I’m not alone. Humans love teams. They love sports. They love games. They love performing arts. They love community organizations. Across time, geography, and culture, it’s a known thing about us.
At the same time, most of us don’t love “group work”. You know the scenario. Someone (often a teacher) tells you to complete a task in a group, but the group is selected at random. People aren’t there because of their abilities or complementary skills. As a result, the task feels harder than it should, and the final product is often mediocre.
The difference between teams and groups is strategy.
Teams are assembled with a reason. Teams have a specific goal. Teams consist of roles (“positions” if you like the sports theme). People with the talent and willingness to play those positions are recruited. Teams are then given the direction, practice, training, and opportunities they need to accomplish their goals.
Teams are the heart and soul of the most influential industries in the world, like entertainment. From sports to music to film to television, celebrated teams create most of what we consume for pleasure.
Setting goals and nurturing teams is the heart of management. In entertainment, we exalt managers. Just think of the prestige that comes with being a director, producer, or team manager.
We could do this more in the nonprofit world. Right now, we rarely talk about — let alone celebrate — management. We tend to ignore team building (“HR”) and operations unless there is a crisis. Management, especially the people part of management, rarely seems as urgent as fundraising or as interesting as cause-work.
It’s bad for organizations and it’s bad for people who do this work. Too often nonprofit managers feel like other people don’t understand what they do, or they feel ill-equipped for everything they are expected to handle.
If you do this work, thank you. You are blazing a trail that will one day be recognized and celebrated. Your jersey already hangs on the rafters of my imagination.

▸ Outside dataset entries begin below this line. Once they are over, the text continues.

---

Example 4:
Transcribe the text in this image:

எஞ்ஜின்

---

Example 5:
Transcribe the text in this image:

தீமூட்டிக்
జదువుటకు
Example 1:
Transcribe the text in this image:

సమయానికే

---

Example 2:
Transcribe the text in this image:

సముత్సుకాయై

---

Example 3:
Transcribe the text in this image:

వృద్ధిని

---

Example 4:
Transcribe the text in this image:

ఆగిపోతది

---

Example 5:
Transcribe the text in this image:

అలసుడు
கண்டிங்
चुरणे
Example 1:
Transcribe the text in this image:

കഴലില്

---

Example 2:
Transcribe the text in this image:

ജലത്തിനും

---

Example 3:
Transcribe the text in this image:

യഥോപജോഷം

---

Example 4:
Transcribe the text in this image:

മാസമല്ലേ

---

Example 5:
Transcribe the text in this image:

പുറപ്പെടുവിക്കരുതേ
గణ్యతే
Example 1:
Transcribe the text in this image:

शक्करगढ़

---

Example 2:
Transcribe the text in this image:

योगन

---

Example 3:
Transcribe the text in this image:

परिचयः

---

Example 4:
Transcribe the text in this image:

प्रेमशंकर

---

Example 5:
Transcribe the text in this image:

What does this mean? Building a team means that you need to create, name, and assign roles. In HR-speak, we call these “job descriptions”.

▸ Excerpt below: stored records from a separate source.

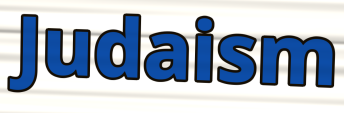
Judaism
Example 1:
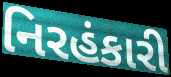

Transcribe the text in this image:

નિરહંકારી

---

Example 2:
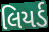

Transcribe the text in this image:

લિયર્ડ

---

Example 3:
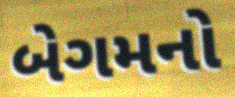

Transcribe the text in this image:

બેગમનો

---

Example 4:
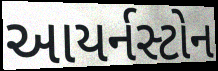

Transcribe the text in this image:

આયર્નસ્ટોન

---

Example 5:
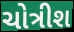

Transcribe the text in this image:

ચોત્રીશ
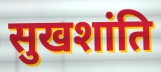
सुखशांति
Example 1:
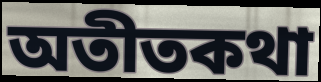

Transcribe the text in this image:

অতীতকথা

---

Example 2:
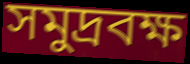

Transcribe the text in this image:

সমুদ্রবক্ষ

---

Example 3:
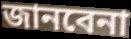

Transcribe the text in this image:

জানবেনা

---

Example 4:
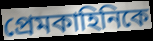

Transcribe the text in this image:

প্রেমকাহিনিকে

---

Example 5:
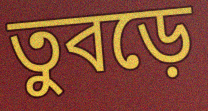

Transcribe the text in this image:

তুবড়ে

Job descriptions are an important part of organizational life. You need them for hiring, performance management, and to protect labour rights.
Job descriptions are more than just one item on a boring “best practices” checklist. Creating job descriptions – specifically the part where you name and define roles – is the best opportunity you have to set people up for greatness.
Why? Because when you think about the different roles that need to be filled and line them up side by side, you get a team.
This is your Voltron. This is your supergroup. This list of roles is how you create impact.
On a team, people feel seen and understood. They know their efforts are making a difference. Teams share burdens.
When we have direction, recognition, and collaboration, literally anything is possible.
If you’re excited by this, off you go. Have a great week.
If you’re feeling a little overwhelmed, hang in there. You don’t have to wait for a hiring process or new strategic plan to strengthen your team. You don’t need to be an executive.
You can strengthen your team for just one project or one event. Heck, you can even bring the team mentality to your next meeting.
> Who is participating?
> What position do they play?
> How does that position contribute to the goal?
> What can others depend on them to do?
> What support can they expect from others?
You don’t need three-page job descriptions, either. Think of a baseball card. All you need is a person’s name, position, their main responsibility and tasks, and any special knowledge or skills they offer. Ten words and you’re done.
If you are part of a new initiative, it’s normal to be a little unclear about who you need on your team — it’s okay to have more questions than answers. Focus on the problem to be solved. Search for people who can propose solutions and have the skills to execute their ideas.
Entertainers figured out how to build teams to create magic a very long time ago. Social impact folks? We can absolutely do the same.